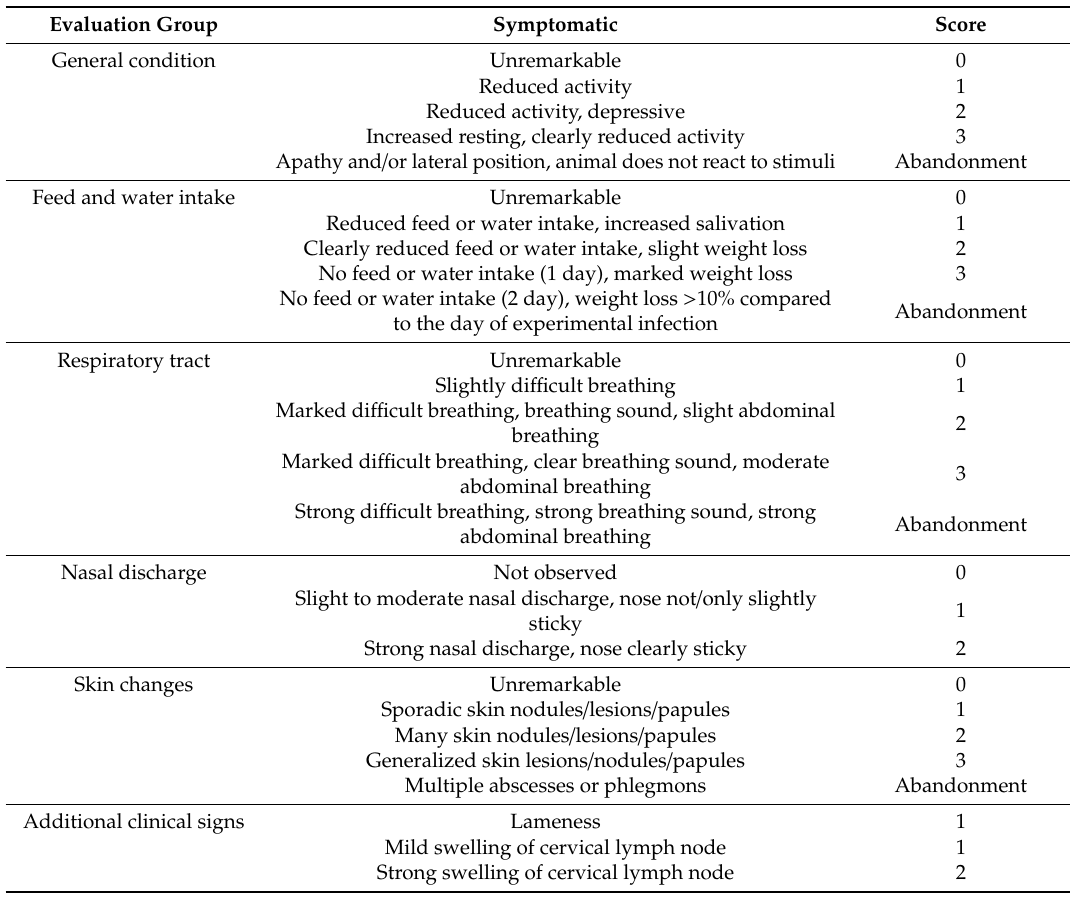
Table 3. Modified clinical score system for examination and categorization of SPPV infections in sheep. Evaluation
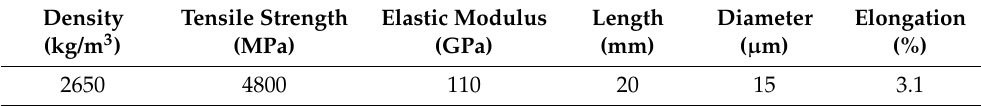
Table 5. The technical indexes of basalt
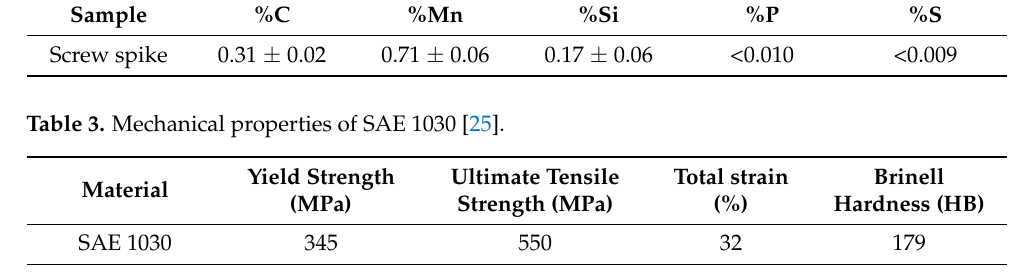
Table 2. Chemical composition of the material of the tested screw spikes.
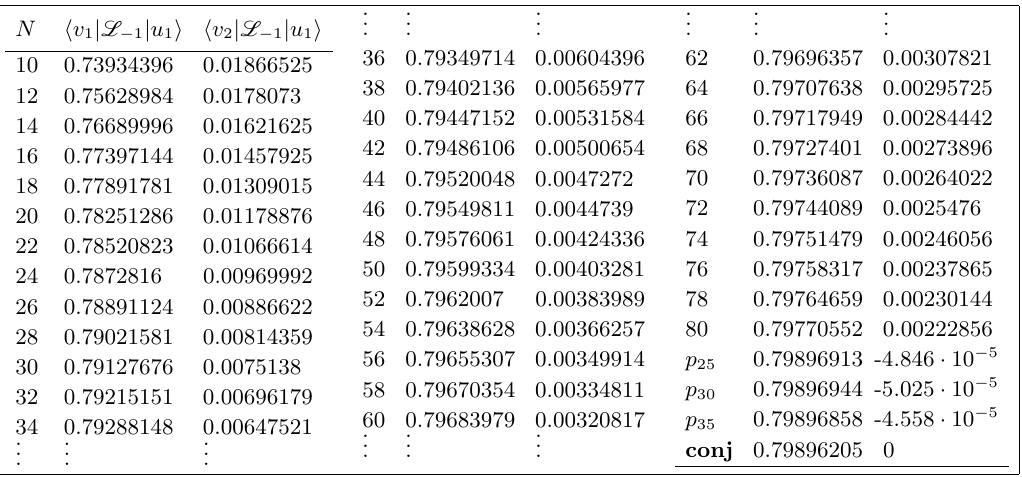
Table 1 . Matrix elements ( L (cid:0) 1 [ N ]) v for i = 1 ; j = 1 and i = 2 ; j = 1, where the scaling states i u j j u j i and j v i i follow the patterns of Bethe integers shown in (5.4) and (5.5). The numerical values are given for the case of S z = 1 ; e = 0 ; x = (cid:25); (cid:30) = 1 = 10 for system size N up to 80, after which polynomial extrapolations p n (1 =N ) of degrees n = 25 ; 30 ; 35 to all the data points are made in order to approximate the value at N ! 1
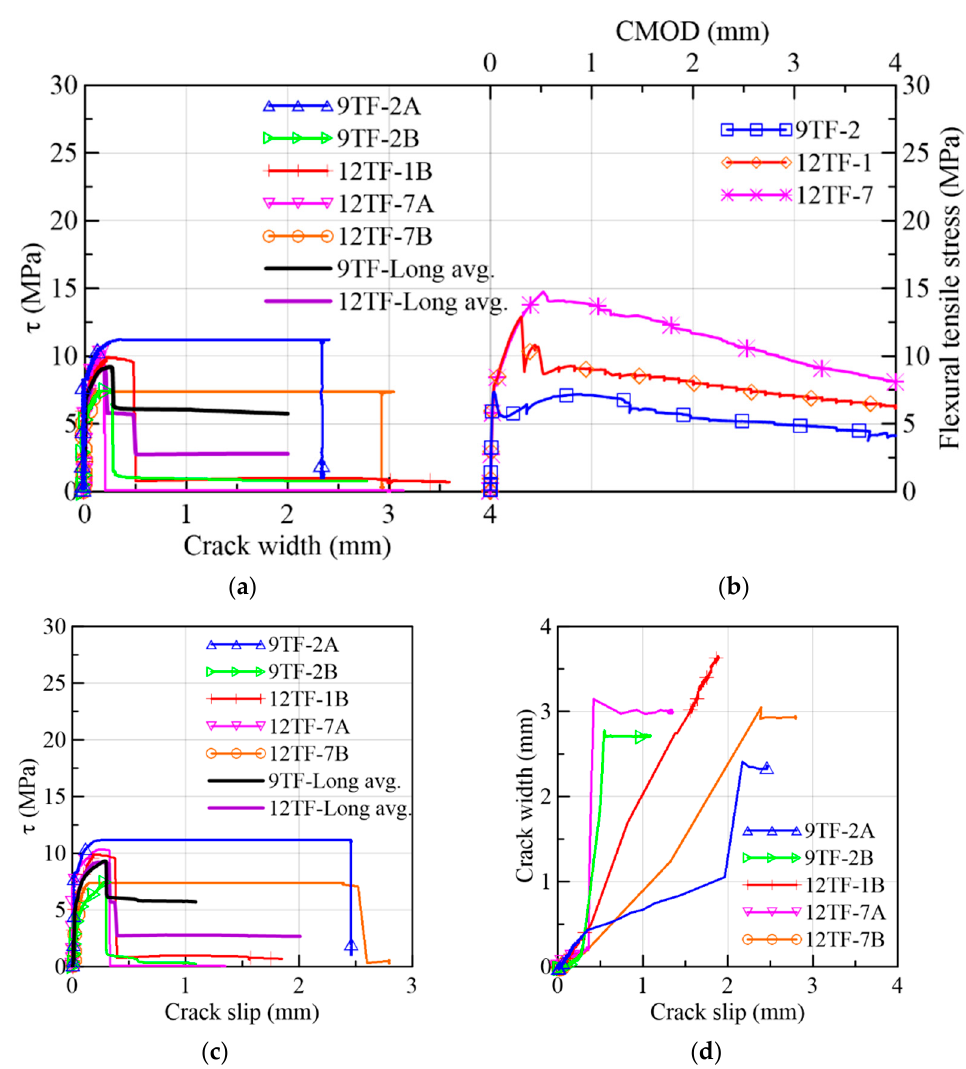
Figure 20. Fiber orientation in the top flanges of the R/SFRC box girder prototype.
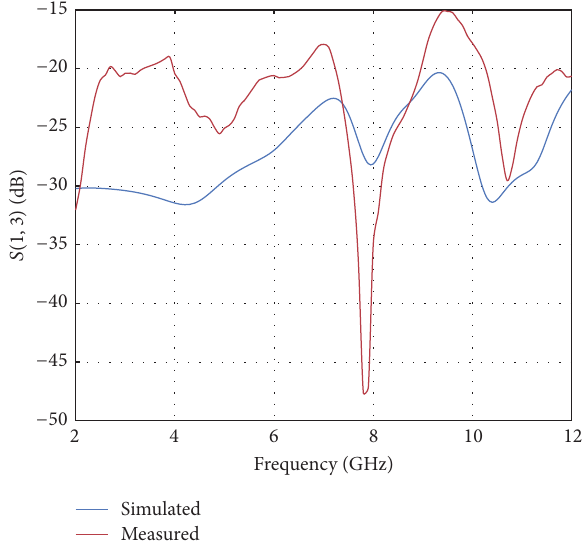
Figure 25: Comparison of simulated and measured transmission coefficients between the UWB and the second NB antenna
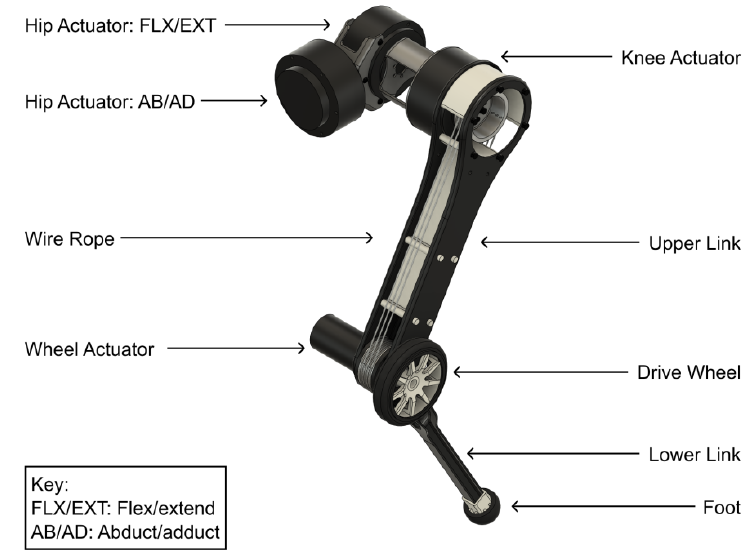
Figure 3. The designed structure of a robot leg.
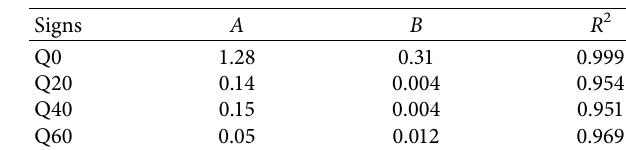
Table 6: Parameter fitting.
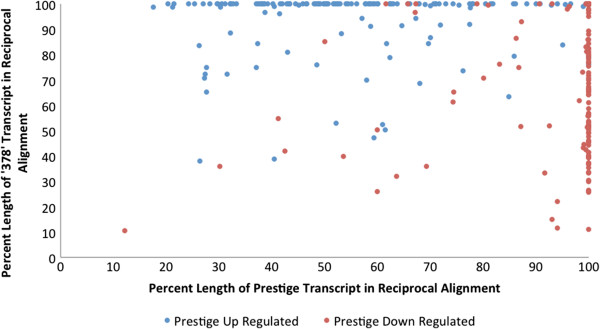
Scatter plot displaying percent length of ‘Prestige’ transcripts aligning to percent length of ‘378’ transcripts. Transcripts shown are those that were a reciprocal match and significant expression change was detected.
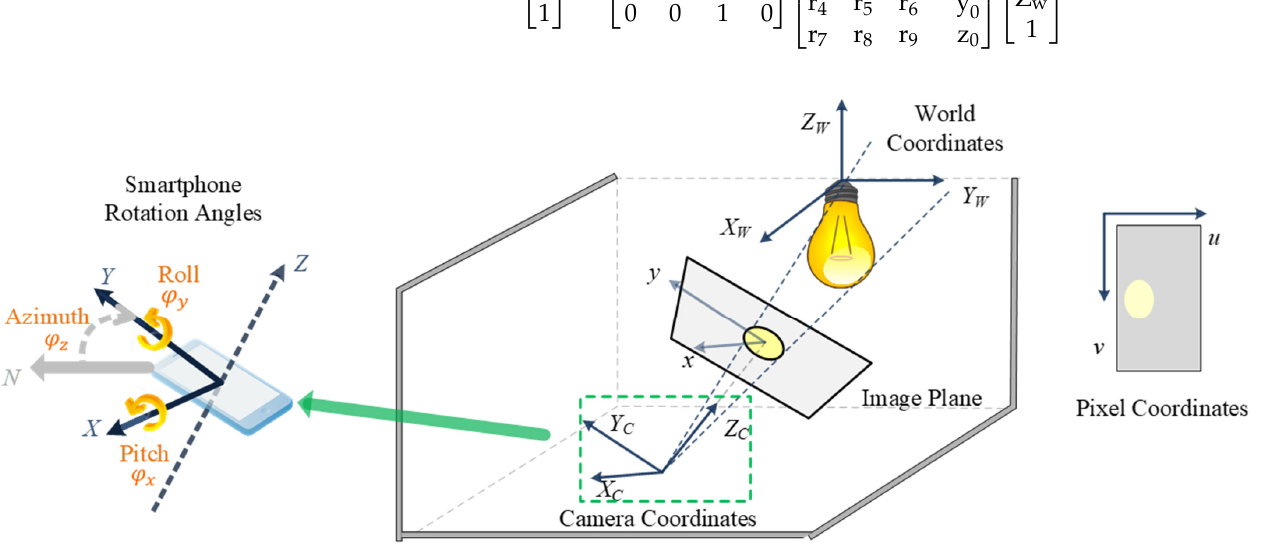
Figure 5. Imaging geometry of proposed direction angle data supported 3D positioning system [34].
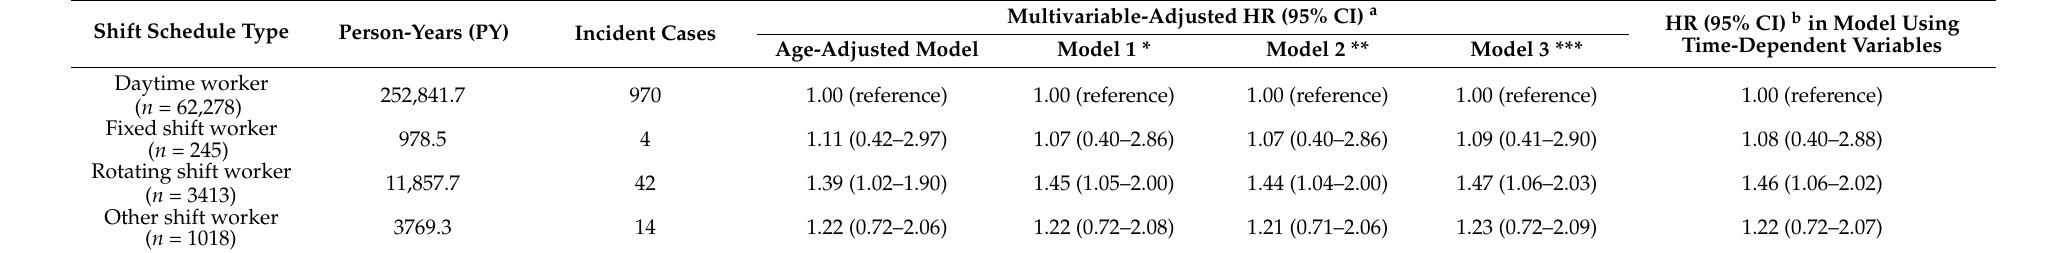
Table 3. Risk of elevated PSA according to shift schedule type.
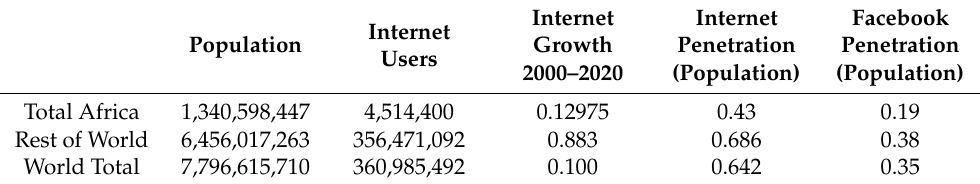
Table 3. Trends in internet and Facebook users as of December 2020. Internet Internet Population Users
------
_WHAT THIS TASK INVOLVES_
Each line from the top of the records through the one containing "Table 2. Chemical" needs to be transcribed exactly, without pictures.

_ANSWER TO THE EXERCISE_
Table 3. Modified clinical score system for examination and categorization of SPPV infections in sheep. Evaluation
Table 5. The technical indexes of basalt
Table 2. Chemical composition of the material of the tested screw spikes.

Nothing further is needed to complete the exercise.